Quick links

Prolegomena to any Future Qualitative Physics

Report ID:
TR-314-91
Date:
March 1991
Pages:
46
Download Formats:
[PDF]

Abstract:

We evaluate the success of the qualitative physics enterprise in
automating expert reasoning about physical systems. The field has
agreed, in essentials, upon a modeling language for dynamical systems,
a representation for behavior, and an analysis method. The modeling
language consists of generalized ordinary differential equations
containing unspecified constants and monotonic functions; the
behavioral representation decomposes the state space described by the
equations into discrete cells; and the analysis method traces the
transitory response using sign arithmetic and calculus. The field has
developed several reasoners based on these choices over some fifteen
years. We demonstrate that these reasoners exhibit severe limitations
in comparison with experts and can analyze only a handful of simple
systems.
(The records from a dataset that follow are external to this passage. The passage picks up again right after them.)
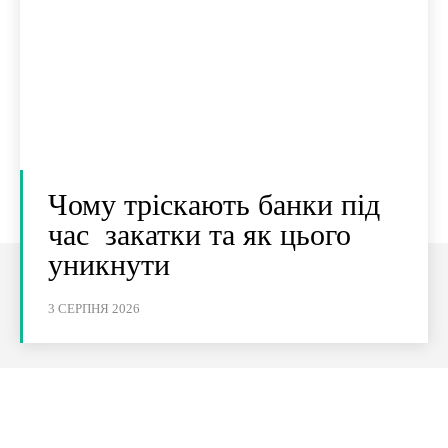
Чому тріскають банки під
час закатки та як цього
уникнути
3 СЕРПНЯ 2026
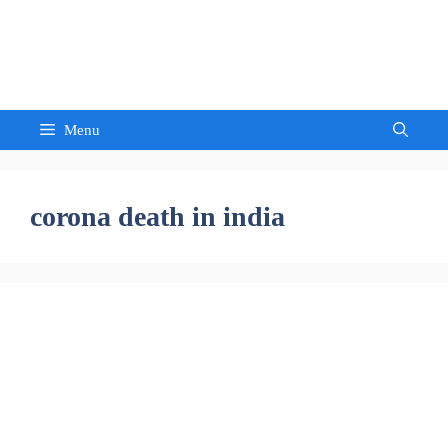
Skip
to
Sandeep Waghmore
content
Menu
corona death in india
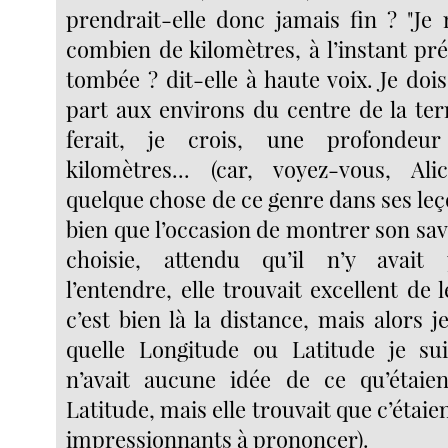
prendrait-elle donc jamais fin ? "J
combien de kilomètres, à l’instant pré
tombée ? dit-elle à haute voix. Je doi
part aux environs du centre de la ter
ferait, je crois, une profondeu
kilomètres... (car, voyez-vous, Ali
quelque chose de ce genre dans ses leço
bien que l’occasion de montrer son sav
choisie, attendu qu’il n’y avait
l’entendre, elle trouvait excellent de l
c’est bien là la distance, mais alors
quelle Longitude ou Latitude je sui
n’avait aucune idée de ce qu’étaie
Latitude, mais elle trouvait que c’étaien
impressionnants à prononcer).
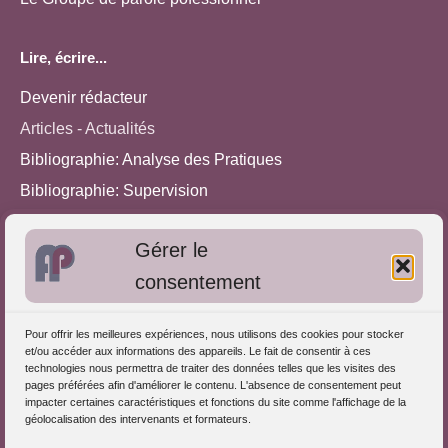
Lire, écrire...
Devenir rédacteur
Articles - Actualités
Bibliographie: Analyse des Pratiques
Bibliographie: Supervision
Bibliographie: Autres méthodes
Gérer le
Approches de l'Analyse des pratiques
consentement
Autres informations
Pour offrir les meilleures expériences, nous utilisons des cookies pour stocker
S'inscrire dans l'Annuaire
et/ou accéder aux informations des appareils. Le fait de consentir à ces
technologies nous permettra de traiter des données telles que les visites des
Publiez vos formations
pages préférées afin d'améliorer le contenu. L'absence de consentement peut
impacter certaines caractéristiques et fonctions du site comme l'affichage de la
Charte déontologique
géolocalisation des intervenants et formateurs.
Références d'intervention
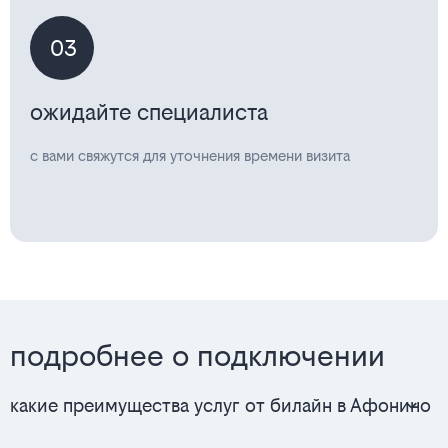
03
ожидайте специалиста
с вами свяжутся для уточнения времени визита
подробнее о подключении
какие преимущества услуг от билайн в Афонино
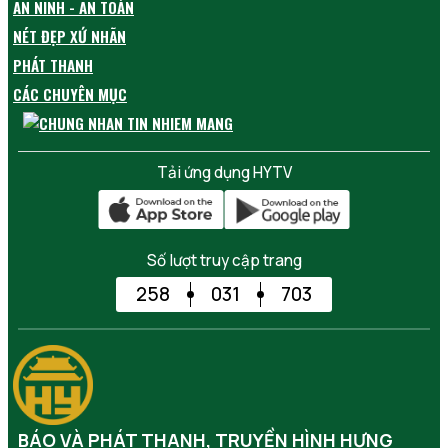
AN NINH - AN TOÀN
NÉT ĐẸP XỨ NHÃN
PHÁT THANH
CÁC CHUYÊN MỤC
Tải ứng dụng HYTV
Số lượt truy cập trang
258
031
703
BÁO VÀ PHÁT THANH, TRUYỀN HÌNH HƯNG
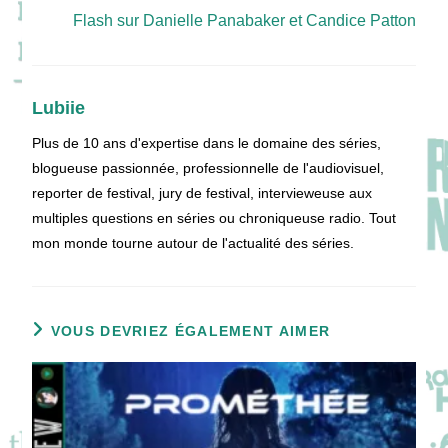
Flash sur Danielle Panabaker et Candice Patton
Lubiie
Plus de 10 ans d'expertise dans le domaine des séries,
blogueuse passionnée, professionnelle de l'audiovisuel,
reporter de festival, jury de festival, intervieweuse aux
multiples questions en séries ou chroniqueuse radio. Tout
mon monde tourne autour de l'actualité des séries.
VOUS DEVRIEZ ÉGALEMENT AIMER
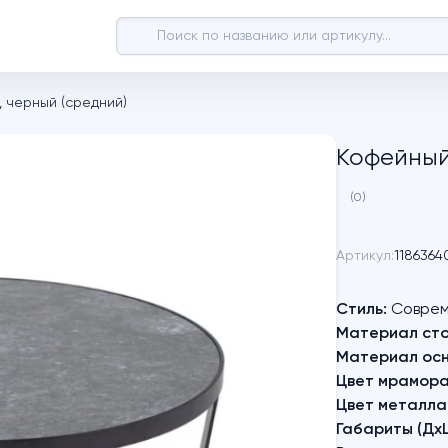
, черный (средний)
Кофейный
(0)
Артикул:
1186364
Стиль:
Соврем
Материал ст
Материал осн
Цвет мрамора
Цвет металла
Габариты (Дх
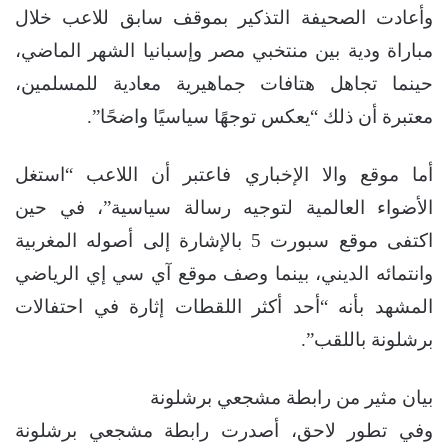
وأعادت الصحيفة التذكير بموقف سابق للاعب خلال
مباراة ودية بين منتخبي مصر وإسبانيا الشهر الماضي،
حينما تجاهل هتافات جماهيرية معادية للمسلمين،
معتبرة أن ذلك “يعكس توجهًا سياسيًا واضحًا”.
أما موقع والا الإخباري فاعتبر أن اللاعب “استغل
الأضواء العالمية لتوجيه رسالة سياسية”، في حين
اكتفى موقع سبورت 5 بالإشارة إلى أصوله المغربية
وانتمائه الديني، بينما وصف موقع آي سي إي الرياضي
المشهد بأنه “أحد أكثر اللقطات إثارة في احتفالات
برشلونة باللقب”.
بيان مثير من رابطة مشجعي برشلونة
وفي تطور لاحق، أصدرت رابطة مشجعي برشلونة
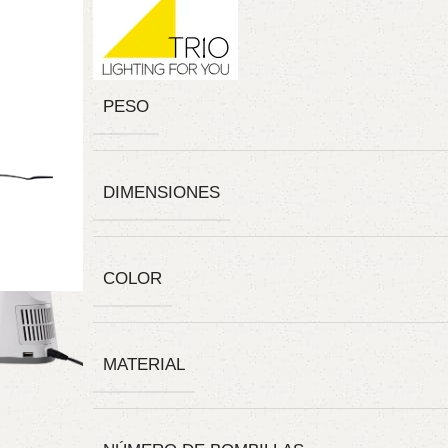
PESO
DIMENSIONES
COLOR
MATERIAL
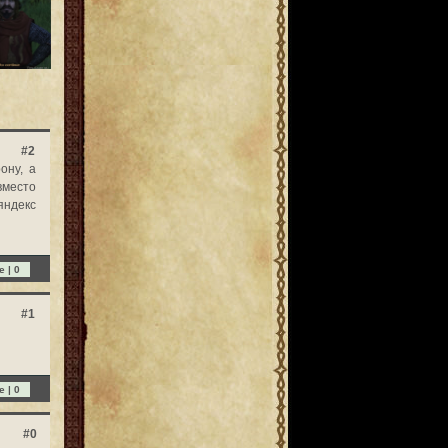
#2
ону, а
вместо
яндекс
e |
0
#1
e |
0
#0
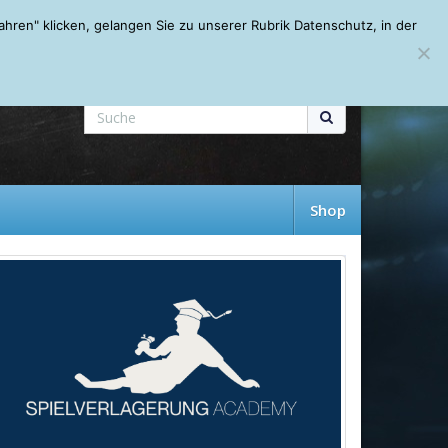
Mein Account
About
Autoren
Leseempfehlungen
FAQ
ren" klicken, gelangen Sie zu unserer Rubrik Datenschutz, in der
Shop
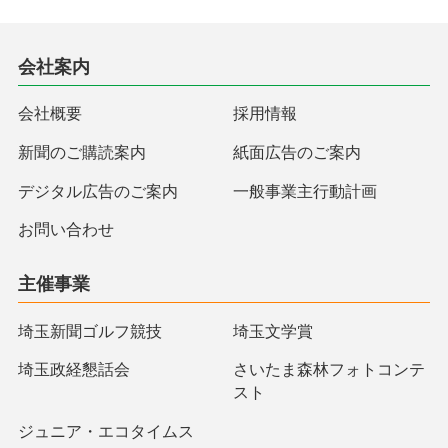
会社案内
会社概要
採用情報
新聞のご購読案内
紙面広告のご案内
デジタル広告のご案内
一般事業主行動計画
お問い合わせ
主催事業
埼玉新聞ゴルフ競技
埼玉文学賞
埼玉政経懇話会
さいたま森林フォトコンテ
スト
ジュニア・エコタイムス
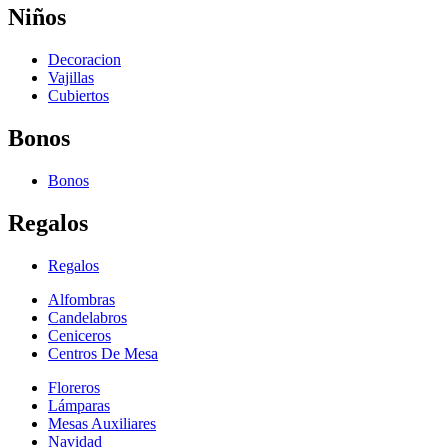
Niños
Decoracion
Vajillas
Cubiertos
Bonos
Bonos
Regalos
Regalos
Alfombras
Candelabros
Ceniceros
Centros De Mesa
Floreros
Lámparas
Mesas Auxiliares
Navidad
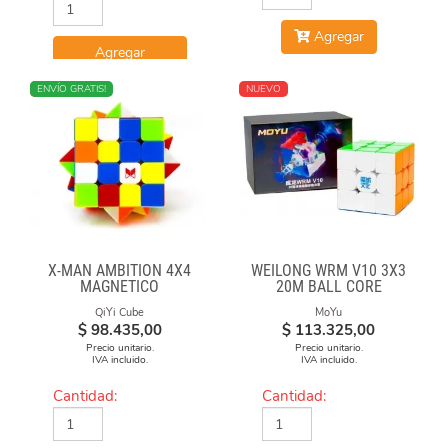
Agregar
Agregar
NUEVO
ENVÍO GRATIS!
NUEVO
X-MAN AMBITION 4X4
WEILONG WRM V10 3X3
MAGNETICO
20M BALL CORE
MAGLEV UV
QiYi Cube
MoYu
$
98.435,00
$
113.325,00
Precio unitario.
Precio unitario.
IVA incluido.
IVA incluido.
Cantidad:
Cantidad:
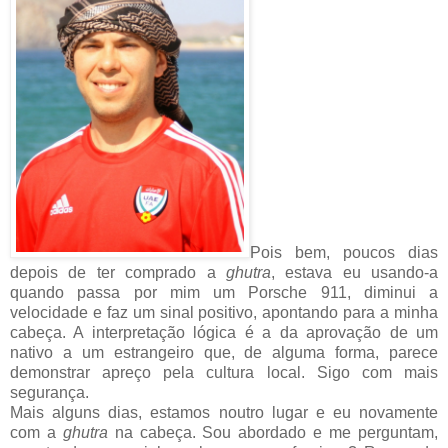
Pois bem, poucos dias
depois de ter comprado a
ghutra
, estava eu usando-a
quando passa por mim um Porsche 911, diminui a
velocidade e faz um sinal positivo, apontando para a minha
cabeça. A interpretação lógica é a da aprovação de um
nativo a um estrangeiro que, de alguma forma, parece
demonstrar apreço pela cultura local. Sigo com mais
segurança.
Mais alguns dias, estamos noutro lugar e eu novamente
com a
ghutra
na cabeça. Sou abordado e me perguntam,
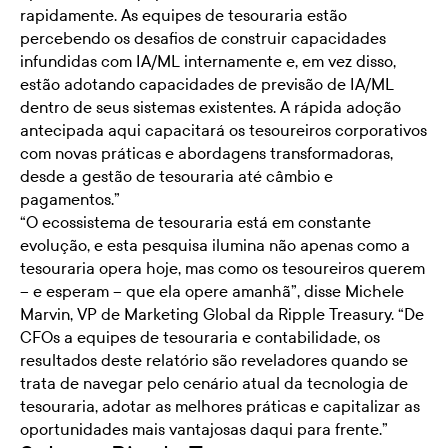
rapidamente. As equipes de tesouraria estão
percebendo os desafios de construir capacidades
infundidas com IA/ML internamente e, em vez disso,
estão adotando capacidades de previsão de IA/ML
dentro de seus sistemas existentes. A rápida adoção
antecipada aqui capacitará os tesoureiros corporativos
com novas práticas e abordagens transformadoras,
desde a gestão de tesouraria até câmbio e
pagamentos.”
“O ecossistema de tesouraria está em constante
evolução, e esta pesquisa ilumina não apenas como a
tesouraria opera hoje, mas como os tesoureiros querem
– e esperam – que ela opere amanhã”, disse Michele
Marvin, VP de Marketing Global da Ripple Treasury. “De
CFOs a equipes de tesouraria e contabilidade, os
resultados deste relatório são reveladores quando se
trata de navegar pelo cenário atual da tecnologia de
tesouraria, adotar as melhores práticas e capitalizar as
oportunidades mais vantajosas daqui para frente.”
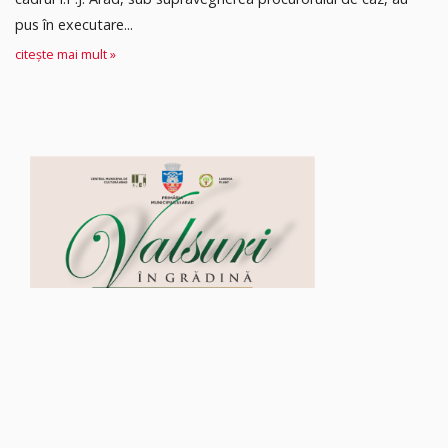
pus în executare...
citește mai mult »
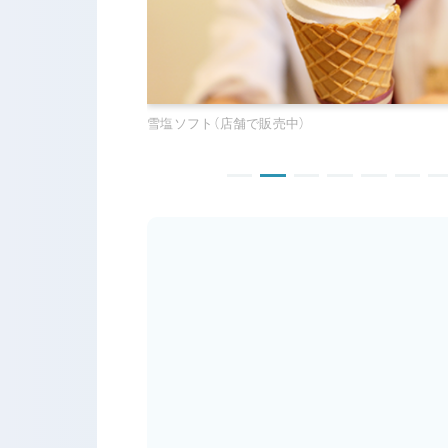
いろんな塩がテイスティングできるコーナー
We trace the limitations to inappropriate assumptions about
expert needs and methods. Experts ordinarily seek to determine
asymptotic behavior rather than transient response, and use extensive
mathematical knowledge and numerical analysis to derive this
information. Standard mathematics provides complete qualitative
understanding of many systems, including those addressed so far in
qualitative physics. Preliminary evidence suggests that expert
knowledge and reasoning methods can be automated directly, without
restriction to the accepted language, representation and algorithm. We
conclude that expert knowledge and methods provide the most promising
basis for automating qualitative reasoning about physical systems.